What you should do: Reproduce, word for word, the lines below from the one containing "Formentera, Mallorca y Menorca, cuenta con un" through the one containing "innovación. Además en", including both of those lines.

Source data:

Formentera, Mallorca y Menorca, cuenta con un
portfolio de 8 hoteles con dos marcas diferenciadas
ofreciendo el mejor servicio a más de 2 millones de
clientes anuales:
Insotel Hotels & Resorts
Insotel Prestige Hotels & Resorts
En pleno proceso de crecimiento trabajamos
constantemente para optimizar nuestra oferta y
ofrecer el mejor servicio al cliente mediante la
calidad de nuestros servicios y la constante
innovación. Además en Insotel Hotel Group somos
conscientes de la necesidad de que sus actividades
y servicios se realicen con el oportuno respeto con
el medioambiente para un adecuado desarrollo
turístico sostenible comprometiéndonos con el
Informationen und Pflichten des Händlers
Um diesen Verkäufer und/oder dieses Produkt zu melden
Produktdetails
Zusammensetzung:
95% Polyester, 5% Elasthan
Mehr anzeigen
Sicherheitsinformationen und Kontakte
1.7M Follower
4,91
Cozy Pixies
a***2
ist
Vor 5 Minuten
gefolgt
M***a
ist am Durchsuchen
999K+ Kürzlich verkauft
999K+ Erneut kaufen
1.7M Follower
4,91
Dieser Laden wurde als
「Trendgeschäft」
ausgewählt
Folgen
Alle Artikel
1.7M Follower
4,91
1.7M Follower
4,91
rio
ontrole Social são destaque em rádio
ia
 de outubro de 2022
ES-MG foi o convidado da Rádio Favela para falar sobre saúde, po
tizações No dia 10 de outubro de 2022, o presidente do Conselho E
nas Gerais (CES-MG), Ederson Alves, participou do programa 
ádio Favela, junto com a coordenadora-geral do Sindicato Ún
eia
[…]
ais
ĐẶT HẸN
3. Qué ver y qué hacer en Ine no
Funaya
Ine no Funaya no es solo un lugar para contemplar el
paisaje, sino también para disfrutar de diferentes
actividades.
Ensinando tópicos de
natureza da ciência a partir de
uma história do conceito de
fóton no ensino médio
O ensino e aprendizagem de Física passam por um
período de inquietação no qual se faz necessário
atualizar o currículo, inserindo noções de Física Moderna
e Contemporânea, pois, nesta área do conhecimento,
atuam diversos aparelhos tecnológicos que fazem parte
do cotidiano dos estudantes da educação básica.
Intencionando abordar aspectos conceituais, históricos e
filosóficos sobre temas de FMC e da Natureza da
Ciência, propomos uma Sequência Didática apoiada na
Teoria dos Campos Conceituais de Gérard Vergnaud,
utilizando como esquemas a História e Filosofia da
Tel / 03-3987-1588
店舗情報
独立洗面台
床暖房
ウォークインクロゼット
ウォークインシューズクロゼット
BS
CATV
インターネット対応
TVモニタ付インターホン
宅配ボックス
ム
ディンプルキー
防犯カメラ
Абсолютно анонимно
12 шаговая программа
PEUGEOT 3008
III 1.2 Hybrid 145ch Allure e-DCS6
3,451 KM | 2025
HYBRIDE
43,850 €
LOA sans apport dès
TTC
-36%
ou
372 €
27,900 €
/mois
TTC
...
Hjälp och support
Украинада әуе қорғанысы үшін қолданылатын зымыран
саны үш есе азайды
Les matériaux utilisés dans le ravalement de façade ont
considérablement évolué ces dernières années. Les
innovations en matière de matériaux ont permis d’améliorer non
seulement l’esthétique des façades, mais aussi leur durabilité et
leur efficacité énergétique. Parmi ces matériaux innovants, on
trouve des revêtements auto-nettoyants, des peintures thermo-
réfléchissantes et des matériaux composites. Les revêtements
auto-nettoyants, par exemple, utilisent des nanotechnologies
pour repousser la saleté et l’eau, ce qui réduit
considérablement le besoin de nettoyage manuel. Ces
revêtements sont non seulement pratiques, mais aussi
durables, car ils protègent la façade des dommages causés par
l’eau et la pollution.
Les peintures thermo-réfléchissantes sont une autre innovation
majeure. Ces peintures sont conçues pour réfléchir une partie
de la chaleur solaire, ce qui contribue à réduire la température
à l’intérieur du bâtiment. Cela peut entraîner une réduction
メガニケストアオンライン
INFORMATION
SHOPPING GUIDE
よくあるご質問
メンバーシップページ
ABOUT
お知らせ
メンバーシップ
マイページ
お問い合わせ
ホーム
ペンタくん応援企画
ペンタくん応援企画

Your solution:
Formentera, Mallorca y Menorca, cuenta con un
portfolio de 8 hoteles con dos marcas diferenciadas
ofreciendo el mejor servicio a más de 2 millones de
clientes anuales:
Insotel Hotels & Resorts
Insotel Prestige Hotels & Resorts
En pleno proceso de crecimiento trabajamos
constantemente para optimizar nuestra oferta y
ofrecer el mejor servicio al cliente mediante la
calidad de nuestros servicios y la constante
innovación. Además en Insotel Hotel Group somos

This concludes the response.